▶ [WHAT YOU WILL DO] Each line of the listing that includes the string "assign" needs to be located and copied.

▶ [DATA EXTRACTS]
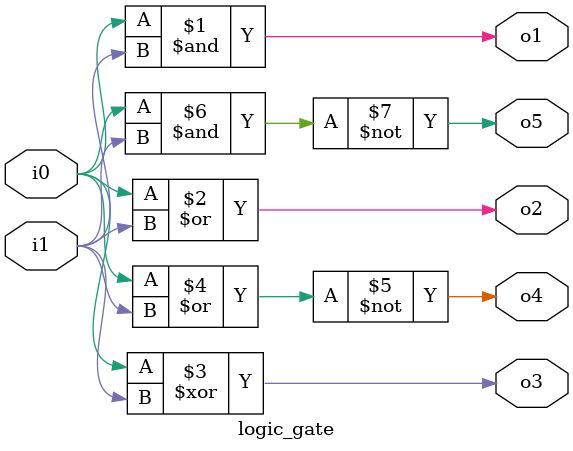
<source format=v>
`timescale 1ns / 1ps


module logic_gate(i0, i1, o1, o2, o3, o4, o5);

input i0, i1;
output o1, o2, o3, o4, o5;

assign o1 = i0 & i1;
assign o2 = i0 | i1;
assign o3 = i0 ^ i1;
assign o4 = ~(i0 | i1);
assign o5 = ~(i0 & i1);

endmodule

</source>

▶ [TASK SOLUTION]
assign o1 = i0 & i1;
assign o2 = i0 | i1;
assign o3 = i0 ^ i1;
assign o4 = ~(i0 | i1);
assign o5 = ~(i0 & i1);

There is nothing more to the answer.